I've felt really disconnected from my work lately. I haven't done anything with my projects and questioned whether I wanted to be a game designer at all. I decided to take this week off around the Thanksgiving Holiday to just relax and take a break from doing much of anything. I allowed myself to be curious as much as I wanted. I took a walk around the neighborhood and had the weather cooperated more I might have done that more than a few times (it's not raining mad outside today so we'll see if that happens, but it's certainly cold out). I needed the space to let my mind unwind and tell me what it wants. I've realized that I'm very impatient when it comes to finishing projects. I want everything done right then. If it's not done then I get extremely irritated and frustrated with the project not being complete that I want nothing to do with it. That's left several projects hanging while I figure out the parts that I don't quite understand yet. It also didn't help that when I turned 50 I felt I needed to be further along in my career and projects. (Milestone birthdays are the worst, so if you can I recommend skipping them. Sure, you'll be 56 when you're technically 50 but you'll have saved yourself 6 years of fretting in the interim. I consider this a net-win.)

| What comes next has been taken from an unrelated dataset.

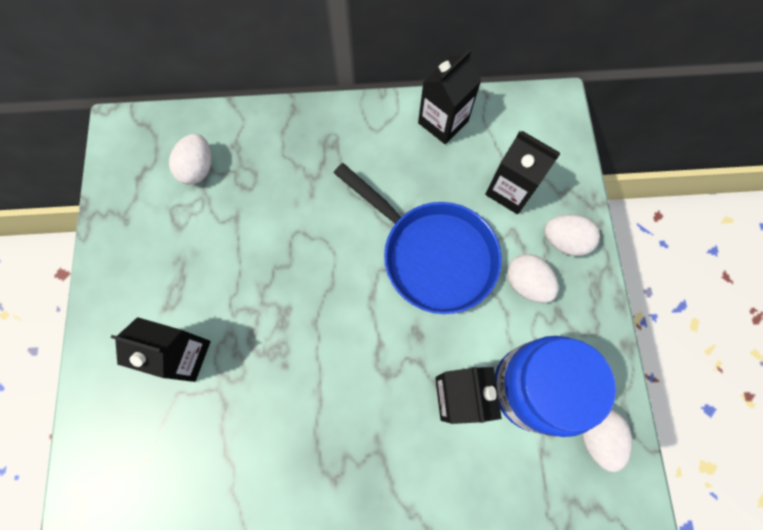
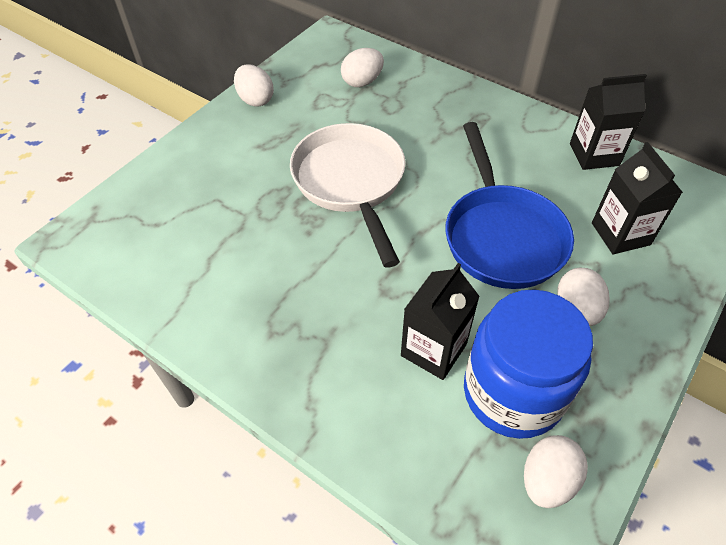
camera: 40 degrees right, 20 degrees down
black carton [110,317,211,382] -> none
white egg [544,214,600,256] -> white egg moved to [234,64,274,107]
none -> white pan [290,123,405,268]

So what's been weighing on my mind? There's been a few things:

  • Feeling I should be further along with game design and having a portfolio of game designs to show people that I can be proud of.
  • Feeling I should be a better programmer so that I can easily turn my ideas into code and not feel like I'm always struggling.
  • Feeling like I can tackle larger, meatier projects that require knowledge I don't already have but could learn if I applied myself.

etcetera, etcetera ad nauseum.

The rub is that none of these feelings is inherently true. I've got a portfolio of games that I've been working on over the years, and some of them are shaping up to be quite good. Each year I'm getting better at programming. And I have tackled larger projects and turned out some interesting code. None of these feelings are 100% true, but they're the areas that can turn my mind inside out and make me just sit and ruminate until it's time for bed. Add to that a teeny bit of exhaustion and the mental chemical reaction solidifies my brain until I don't want to do much of anything. What's the point?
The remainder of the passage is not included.